Now has a handle on both it's repository/session AND dataset.

my $field = $dataset->field( $fieldname );
$field->set_property( $property, $value );

$name = $field->name;
$type = $field->type;
$value = $field->property( $property );

$xhtml = $field->render_name;
$xhtml = $field->render_help;
$xhtml = $field->render_value_label( $value );

$values = $field->values( %opts );
$sorted_list = $field->sort_values( $unsorted_list );

Stage 1.0 API

This is still required to make the basic API complete, but we'll worry about once we've got the stuff above finalisedish.

search

TERM_EQUALS = "EQ"
TERM_INDEX = "IN"
TERM_EXACT = "EX"

MATCH_ALL = "ALL"
MATCH_ANY = "ANY"

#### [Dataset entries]

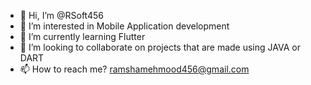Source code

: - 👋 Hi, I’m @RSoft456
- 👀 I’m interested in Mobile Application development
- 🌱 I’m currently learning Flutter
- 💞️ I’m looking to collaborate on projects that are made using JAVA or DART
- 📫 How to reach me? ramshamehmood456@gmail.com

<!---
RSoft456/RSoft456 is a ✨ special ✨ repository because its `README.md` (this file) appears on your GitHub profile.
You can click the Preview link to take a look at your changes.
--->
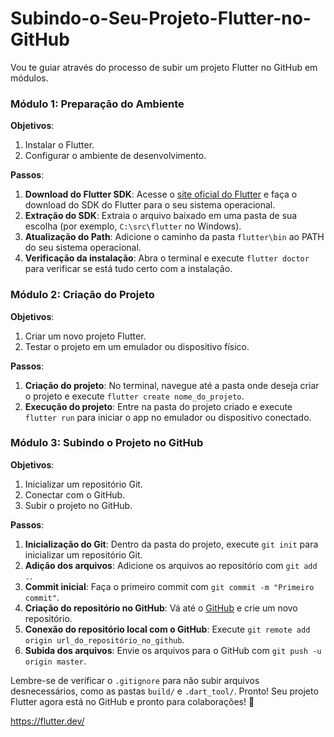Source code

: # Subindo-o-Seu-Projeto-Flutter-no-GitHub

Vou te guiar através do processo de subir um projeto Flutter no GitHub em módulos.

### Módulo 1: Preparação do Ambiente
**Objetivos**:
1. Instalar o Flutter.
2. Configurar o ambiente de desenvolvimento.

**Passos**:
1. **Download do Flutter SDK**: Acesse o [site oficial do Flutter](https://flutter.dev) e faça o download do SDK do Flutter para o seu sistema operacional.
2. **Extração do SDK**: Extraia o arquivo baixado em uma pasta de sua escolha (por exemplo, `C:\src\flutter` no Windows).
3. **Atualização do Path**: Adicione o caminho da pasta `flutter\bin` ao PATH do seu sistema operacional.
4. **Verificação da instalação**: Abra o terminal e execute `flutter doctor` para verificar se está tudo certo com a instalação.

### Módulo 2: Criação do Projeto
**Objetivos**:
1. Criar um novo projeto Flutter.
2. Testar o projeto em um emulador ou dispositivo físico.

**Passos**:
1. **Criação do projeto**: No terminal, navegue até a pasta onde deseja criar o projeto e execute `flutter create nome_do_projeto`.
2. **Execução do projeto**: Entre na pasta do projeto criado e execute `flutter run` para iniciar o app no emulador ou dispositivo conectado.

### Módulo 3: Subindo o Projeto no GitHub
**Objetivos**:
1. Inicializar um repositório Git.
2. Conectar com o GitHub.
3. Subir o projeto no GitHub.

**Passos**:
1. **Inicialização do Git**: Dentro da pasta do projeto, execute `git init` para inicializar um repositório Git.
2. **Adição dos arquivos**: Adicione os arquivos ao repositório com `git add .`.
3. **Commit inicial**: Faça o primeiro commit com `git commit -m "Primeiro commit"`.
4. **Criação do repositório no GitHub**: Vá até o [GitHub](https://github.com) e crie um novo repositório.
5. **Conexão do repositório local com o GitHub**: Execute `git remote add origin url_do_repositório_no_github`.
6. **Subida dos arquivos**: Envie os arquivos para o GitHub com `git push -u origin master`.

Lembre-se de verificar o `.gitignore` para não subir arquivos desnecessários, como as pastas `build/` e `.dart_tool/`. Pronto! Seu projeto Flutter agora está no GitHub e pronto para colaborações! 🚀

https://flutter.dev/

#### [Actions to take]
1. List every constant name defined in the field API text.
2. In the dataset entries, switch "Objetivos" to "Metas" in the lines between the one holding "Vou te guiar" and the one holding "2. Testar o", inclusive, and give only those lines.
The field API text and the dataset entries have no connection to each other.

#### [Responses for each task]
1. TERM_EQUALS, TERM_INDEX, TERM_EXACT, MATCH_ALL, MATCH_ANY

2.
Vou te guiar através do processo de subir um projeto Flutter no GitHub em módulos.

### Módulo 1: Preparação do Ambiente
**Metas**:
1. Instalar o Flutter.
2. Configurar o ambiente de desenvolvimento.

**Passos**:
1. **Download do Flutter SDK**: Acesse o [site oficial do Flutter](https://flutter.dev) e faça o download do SDK do Flutter para o seu sistema operacional.
2. **Extração do SDK**: Extraia o arquivo baixado em uma pasta de sua escolha (por exemplo, `C:\src\flutter` no Windows).
3. **Atualização do Path**: Adicione o caminho da pasta `flutter\bin` ao PATH do seu sistema operacional.
4. **Verificação da instalação**: Abra o terminal e execute `flutter doctor` para verificar se está tudo certo com a instalação.

### Módulo 2: Criação do Projeto
**Metas**:
1. Criar um novo projeto Flutter.
2. Testar o projeto em um emulador ou dispositivo físico.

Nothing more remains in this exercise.